Having a monoculture that dominates the mass media (creating/perpetuating mass hypnosis) will give the impression that the monoculture’s unique traits are the ingredients that make people who they are; thus, premises can lead one to conclude that the American people were extra-special because the dominant monoculture was extra-special and the impression many had was the dominant monoculture was related to Judeo-Christian principles (and some would say it was 98% Christian and 2% Jewish (in fact, a few down here in the Deep South would shout it was 100% Christian but let’s not shout too loud just yet without the facts)).

I can only speak from experience and, in my five+ decades of living, I have observed that many who enjoy a relatively troublefree life of conformity to the Judeo-Christian subculture(s) are happy when they fully believe in and want to stay within the boundaries of those belief sets, regardless of small differences that have arisen over the years due to interpretation of the major religious texts and its various translations.

By extension, in larger subcultural subtextual context, we have belief sets associated with musical tastes; e.g., are you are Garth Brooks or Beyonce fan?  Is there any reason you can’t be both?

Can you be both a Christian and an atheist?

Does the way Miley Cyrus or Beyonce shakes her booty on stage teach feminist values better than a lifelong politician like Margaret Thatcher or Hillary Clinton?

In other words, our associative comparisons make us who we are.

By hiding here in the cabin in the woods, I can compare myself to the rest of the world and see I’m happy by comparison because I don’t have to do much to prove myself day after day.

In the 27+ years I have been married, there have only been two women who virtually held a mirror up to my face, asking me if being married to my childhood friend who has stood by me in my best and worst moments is the woman I want to spend the rest of my life with: Brenda and Abi.  In both of them, there was never a request to divorce my wife and marry one of them, instead, so I have been able to safely and happily use their unspoken question about my relationship to my wife as not personally motivated by them.

Their lifestyles not associated with a church, free from many expectations of social conformity, were the mirrors.

Both have been married and are divorced.  One told me she loves women.  The other told me she recently discovered she’s polyamorous.

I, too, love women.  I, too, recently [re]discovered I am polyamorous.

Therefore, it behooves me to ask myself the question, if my marriage bed has grown cold, if monogamy has lost its meaning to me, why, except for perpetuating my subculture and its current/historical ties to society at large, except for the comfortable financial conveniences that marriage still affords, except for the fact that my wife and I have known each other since we’re 12 and are generally compatible, am I still married?

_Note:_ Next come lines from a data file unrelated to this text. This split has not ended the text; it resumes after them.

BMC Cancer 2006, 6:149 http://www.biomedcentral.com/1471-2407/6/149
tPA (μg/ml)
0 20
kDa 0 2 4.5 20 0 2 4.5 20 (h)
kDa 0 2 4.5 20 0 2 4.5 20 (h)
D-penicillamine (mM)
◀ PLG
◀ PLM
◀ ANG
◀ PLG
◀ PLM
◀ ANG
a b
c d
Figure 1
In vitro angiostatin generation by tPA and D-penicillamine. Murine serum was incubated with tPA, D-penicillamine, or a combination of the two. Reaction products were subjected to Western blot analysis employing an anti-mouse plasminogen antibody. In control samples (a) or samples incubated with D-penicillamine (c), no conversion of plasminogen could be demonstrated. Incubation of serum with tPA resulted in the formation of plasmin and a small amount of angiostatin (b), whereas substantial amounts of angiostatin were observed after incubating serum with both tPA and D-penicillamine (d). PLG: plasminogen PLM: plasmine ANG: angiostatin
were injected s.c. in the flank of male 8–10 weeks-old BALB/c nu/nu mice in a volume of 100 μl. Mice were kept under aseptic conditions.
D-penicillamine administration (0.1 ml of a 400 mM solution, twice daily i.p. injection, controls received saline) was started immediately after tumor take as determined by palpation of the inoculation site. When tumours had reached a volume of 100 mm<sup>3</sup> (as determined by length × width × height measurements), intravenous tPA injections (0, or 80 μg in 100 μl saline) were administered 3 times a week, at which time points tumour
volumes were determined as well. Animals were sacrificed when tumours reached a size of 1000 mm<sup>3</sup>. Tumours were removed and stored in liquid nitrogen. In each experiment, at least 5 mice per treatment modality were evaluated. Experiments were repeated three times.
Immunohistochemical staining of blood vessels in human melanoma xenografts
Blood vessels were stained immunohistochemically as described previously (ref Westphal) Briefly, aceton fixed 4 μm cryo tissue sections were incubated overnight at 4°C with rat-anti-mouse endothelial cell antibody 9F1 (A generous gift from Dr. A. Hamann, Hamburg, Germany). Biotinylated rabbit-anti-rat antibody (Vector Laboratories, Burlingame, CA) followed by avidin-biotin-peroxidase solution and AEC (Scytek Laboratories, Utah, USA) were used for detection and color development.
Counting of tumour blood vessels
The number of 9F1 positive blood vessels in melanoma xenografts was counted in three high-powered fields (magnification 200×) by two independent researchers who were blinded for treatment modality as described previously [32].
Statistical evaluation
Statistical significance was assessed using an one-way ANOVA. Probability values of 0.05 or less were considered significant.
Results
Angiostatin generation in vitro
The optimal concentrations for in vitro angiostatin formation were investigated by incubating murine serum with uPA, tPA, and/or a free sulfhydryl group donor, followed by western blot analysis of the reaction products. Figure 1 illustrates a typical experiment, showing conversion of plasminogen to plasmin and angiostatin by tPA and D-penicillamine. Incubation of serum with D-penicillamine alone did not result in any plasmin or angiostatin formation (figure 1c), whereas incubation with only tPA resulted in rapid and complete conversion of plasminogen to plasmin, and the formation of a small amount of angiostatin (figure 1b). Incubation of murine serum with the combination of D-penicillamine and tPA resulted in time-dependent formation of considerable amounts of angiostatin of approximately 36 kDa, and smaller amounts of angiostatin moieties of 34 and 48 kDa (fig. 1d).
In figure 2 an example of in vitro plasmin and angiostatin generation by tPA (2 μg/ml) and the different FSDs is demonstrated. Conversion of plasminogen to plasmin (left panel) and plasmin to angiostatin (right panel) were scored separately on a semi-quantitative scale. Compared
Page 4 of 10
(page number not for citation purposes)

My wife wants me doing something that brings more income into our household.  The last time I was in that situation, I saw how much I could afford to separate myself from her and put my childhood community behind me…permanently.

I admit it scared me at the time, traveling and working internationally, how much I desired to cut [some but not all] ties with a subculture I no longer believed in but was willing to keep up appearances for friends and family of old because it really isn’t all that bad but I might disappoint a few people if I acted upon my beliefs and not theirs.

When I jumped back on Facebook, I realised that with the hundreds of people there, I was accepting of whatever changes they had made from when I lived in the same community with them — married, divorced, childless, grandparents, nonheterosexual, godless, etc.

In other words, what am I worried about?  Why this unfounded fear of one particular change in my life?

I can talk until I’m blue in the face or, as encouraged by a woman who whispered in my ear this week, I can act on the belief it’s time for me to step up and be a man.

Ultimately, all I want is for our species to expand into the universe.  The rest of this is forgotten jibberjabber.

If I spend time worrying about hurt feelings, I’ll never get anywhere fast.